I am seeing websites in some sectors that excessively linked home using their keyword, often sitewide and more than once per page taking hits. Is this related?
My sense reflects what others are seeing and what are you referring to Ted - that internal linking themes are playing a bigger role in determinng 'threshold' on any given website for terms.
I believe now much of what people are seeing in the way of penalties is internal linking. Whether or not Google is 'getting it right' and is accidentally penalizing websites based on this is another topic for debate for sure.
Limited the amount of cross silo linking especially linking from pages to the main subcategory themes that are not entirely related.
I think "related" might be the keyword here. As I said above, I find crosslinking strongly related pages from different silos to be highly effective in them playing supporting roles for each other. I would agree that indiscriminate linking amongst silos - especially in the footer as Tedster observed - or possibly in secondary nav, is probably detrimental.
But with the stray, I will rain a little on the internal linking strategy issue, take a look at wiki, ain't no linking strategy there. It might be the most heavily cross linked site around.
Edited to add. Every site with html based menus have links to every page, from every page, & there are many well established sites that use these types of menus that also do well with G. They spider well & distribute PR well.
I still think that the site as a "whole", will have to be given some sort of grade, or weighting based on popularity of the website "voted" on by the visitors, not by easily manipulated inbound links.
Back to lurking,
WW_Watcher
Edited again to add.
After thinking a bit, the issue of how the site is interlinked could flag a site as a whole as spam, and it could be penalized as such, so perhaps it is kinda on topic.
[edited by: WW_Watcher at 10:10 pm (utc) on Mar. 31, 2007]
The pages in each subsection would link back to the contents page and may or may not link to each other.
I am seeing websites in some sectors that excessively linked home using their keyword, often site wide and more than once per page taking hits. Is this related?
Here is where I’m confused. Wouldn’t you still have all pages linked to the home page? What makes it excessive?
I am now seeing nothing but theory on internal linking strategies, instead of "How might Google measure the site, and not just a page".
And you dont think this plays a part in how Google measures a site, or page, by the way it is linked to? Google measures a page, imho, by who and how it gets linked to, as well as on page verbage and semantics.

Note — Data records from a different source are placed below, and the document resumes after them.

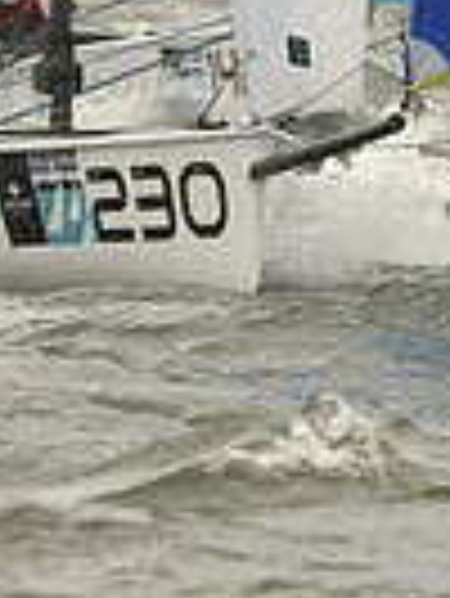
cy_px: -164
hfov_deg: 1.2
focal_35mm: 1254
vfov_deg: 1.6
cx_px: 418
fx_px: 21701
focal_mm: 300
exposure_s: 1/1250
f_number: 7.1
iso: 320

How Google views sitewide and pagewide internal linking has everything to do with how Google measures you and that is right on topic. :P
Annej - what I am referring to is websites who use their keyword on every page on of the website more thance once to link home. I am seeing websites in my sectors who were doing this more than once (2-3 times per page) appearing to be penalized. Of course it's impossible to confirm, but it sure fits in well with the theory of more weight to internal linking and how you link between pages.
What is being theorised is google's attitude to a site's content as a whole, not the internal Link strategy per se
Internal linkin would signal the webmasters intent about the content of internal pages, but this would still be part of the overall content of the site
Open your mind grasshopper.
Back to lurking, end of my interruptions to just another penalty thread.
WW_Watcher
[edited by: WW_Watcher at 1:13 am (utc) on April 1, 2007]
On the question as to whether internal linking is a part of how Google measures a site I'd say yes. I am sure they are looking at the density of key words in anchor text in internal links. I'm not sure if the exact linking pattern comes into play but it's certainly worth exploring.